他の人々はRedditでこの規制に反応し、ワシントンは「暗号通貨を嫌う議会」を持ち、「先進的な考えを持つテクノロジー愛好家にとって住むには非常に残念な州」だと非難している。
クラーク氏は、オンライン上の議論や取引所閉鎖のニュースを注視していると述べた。ワシントン州は2014年に仮想通貨に関する規制ガイドラインを発表しており、新たな規制はニューヨーク州やノースカロライナ州などの州で見られる規制と類似していることを指摘し、影響を軽視した。
「この法案は全く驚くべきことではなかった」とクラーク氏は語った。
クラーク氏は、ワシントン州の新たな政策は、さまざまな暗号通貨業界団体、ライセンシー、業界団体、デジタル商工会議所、この分野に関与する企業との協議を通じて策定されたと述べた。
これらの議論に参加した企業の一つが、ワシントン州でビットコインATMを運営し、ウォレットサービスを提供し、18州および国際的に仮想通貨の交換を促進するCoinme社です。Coinme社のCEO、ニール・バーグクイスト氏は、ワシントン州の取り組みを称賛し、仮想通貨規制においてワシントン州は「50州の中で先駆者」であり、企業へのガイダンス提供においても「先駆的」であると述べました。同氏は、州から仮想通貨取引所が撤退しても、大きな波紋は起こらないだろうと予測しました。

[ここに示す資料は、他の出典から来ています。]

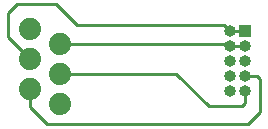
<source format=gbr>
%TF.GenerationSoftware,KiCad,Pcbnew,7.0.10-7.0.10~ubuntu22.04.1*%
%TF.CreationDate,2024-01-31T09:21:12+05:30*%
%TF.ProjectId,bir-pms7003-rj11,6269722d-706d-4733-9730-30332d726a31,rev?*%
%TF.SameCoordinates,Original*%
%TF.FileFunction,Copper,L1,Top*%
%TF.FilePolarity,Positive*%
%FSLAX46Y46*%
G04 Gerber Fmt 4.6, Leading zero omitted, Abs format (unit mm)*
G04 Created by KiCad (PCBNEW 7.0.10-7.0.10~ubuntu22.04.1) date 2024-01-31 09:21:12*
%MOMM*%
%LPD*%
G01*
G04 APERTURE LIST*
%TA.AperFunction,ComponentPad*%
%ADD10C,1.879600*%
%TD*%
%TA.AperFunction,ComponentPad*%
%ADD11R,1.000000X1.000000*%
%TD*%
%TA.AperFunction,ComponentPad*%
%ADD12O,1.000000X1.000000*%
%TD*%
%TA.AperFunction,Conductor*%
%ADD13C,0.250000*%
%TD*%
G04 APERTURE END LIST*
D10*
%TO.P,J1,1*%
%TO.N,unconnected-(J1-Pad1)*%
X83132600Y-58426600D03*
%TO.P,J1,2*%
%TO.N,/GPIO14{slash}TXD0*%
X80592600Y-57156600D03*
%TO.P,J1,3*%
%TO.N,/GPIO15{slash}RXD0*%
X83132600Y-55886600D03*
%TO.P,J1,4*%
%TO.N,/5V*%
X80592600Y-54616600D03*
%TO.P,J1,5*%
%TO.N,/GND*%
X83132600Y-53346600D03*
%TO.P,J1,6*%
%TO.N,unconnected-(J1-Pad6)*%
X80592600Y-52076600D03*
%TD*%
D11*
%TO.P,J2,1,Pin_1*%
%TO.N,/5V*%
X98806000Y-52324000D03*
D12*
%TO.P,J2,2,Pin_2*%
X97536000Y-52324000D03*
%TO.P,J2,3,Pin_3*%
%TO.N,/GND*%
X98806000Y-53594000D03*
%TO.P,J2,4,Pin_4*%
X97536000Y-53594000D03*
%TO.P,J2,5,Pin_5*%
%TO.N,unconnected-(J2-Pin_5-Pad5)*%
X98806000Y-54864000D03*
%TO.P,J2,6,Pin_6*%
%TO.N,unconnected-(J2-Pin_6-Pad6)*%
X97536000Y-54864000D03*
%TO.P,J2,7,Pin_7*%
%TO.N,/GPIO14{slash}TXD0*%
X98806000Y-56134000D03*
%TO.P,J2,8,Pin_8*%
%TO.N,unconnected-(J2-Pin_8-Pad8)*%
X97536000Y-56134000D03*
%TO.P,J2,9,Pin_9*%
%TO.N,/GPIO15{slash}RXD0*%
X98806000Y-57404000D03*
%TO.P,J2,10,Pin_10*%
%TO.N,unconnected-(J2-Pin_10-Pad10)*%
X97536000Y-57404000D03*
%TD*%
D13*
%TO.N,/GPIO14{slash}TXD0*%
X82042000Y-60198000D02*
X99060000Y-60198000D01*
X99822000Y-56134000D02*
X98806000Y-56134000D01*
X100076000Y-56388000D02*
X99822000Y-56134000D01*
X99060000Y-60198000D02*
X100076000Y-59182000D01*
X80592600Y-57156600D02*
X80592600Y-58748600D01*
X100076000Y-59182000D02*
X100076000Y-56388000D01*
X80592600Y-58748600D02*
X82042000Y-60198000D01*
%TO.N,/GPIO15{slash}RXD0*%
X83132600Y-55886600D02*
X92970600Y-55886600D01*
X95758000Y-58674000D02*
X98552000Y-58674000D01*
X98552000Y-58674000D02*
X98806000Y-58420000D01*
X92970600Y-55886600D02*
X95758000Y-58674000D01*
X98806000Y-58420000D02*
X98806000Y-57404000D01*
%TO.N,/5V*%
X78740000Y-52764000D02*
X78740000Y-50800000D01*
X78740000Y-50800000D02*
X79502000Y-50038000D01*
X79502000Y-50038000D02*
X82804000Y-50038000D01*
X82804000Y-50038000D02*
X84582000Y-51816000D01*
X97536000Y-52324000D02*
X98806000Y-52324000D01*
X97028000Y-51816000D02*
X97536000Y-52324000D01*
X80592600Y-54616600D02*
X78740000Y-52764000D01*
X84582000Y-51816000D02*
X97028000Y-51816000D01*
%TO.N,/GND*%
X83132600Y-53346600D02*
X97288600Y-53346600D01*
X97288600Y-53346600D02*
X97536000Y-53594000D01*
X97536000Y-53594000D02*
X98806000Y-53594000D01*
%TD*%
M02*

</source>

「(取引所が)いくつか残っている限り、消費者への影響は最小限にとどまると思う」とバーグキスト氏は述べ、最大の取引所であるコインベースが依然としてワシントンで営業していると指摘した。
バーグクイスト氏は、仮想通貨業界は州経済に恩恵をもたらし、近年では高給の雇用と多くの億万長者を生み出してきたと述べた。しかし、人気が高まる一方で、多くの政府関係者にとって依然として分かりにくく難解な部分もある。議員たちは知識のギャップを認識しなければ、イノベーションを阻害するリスクがあるとバーグクイスト氏は指摘した。
「残念なアプローチをしている州もあれば、実際に理解しようと努力しているため、より良い対応をしている州もあります」とバーグクイスト氏は述べた。「規制当局、起業家、そして消費者が皆、対話に参加することが重要なのです。」
一部の政府は急成長する暗号通貨業界に対し規制で対処していますが、他の政府は異なるアプローチをとっています。例えば、今年6月にはモンタナ州がビットコインマイニング企業に41万6000ドルの助成金を交付し、ネバダ州はビットコイン取引への課税を明確に禁止する法律を可決しました。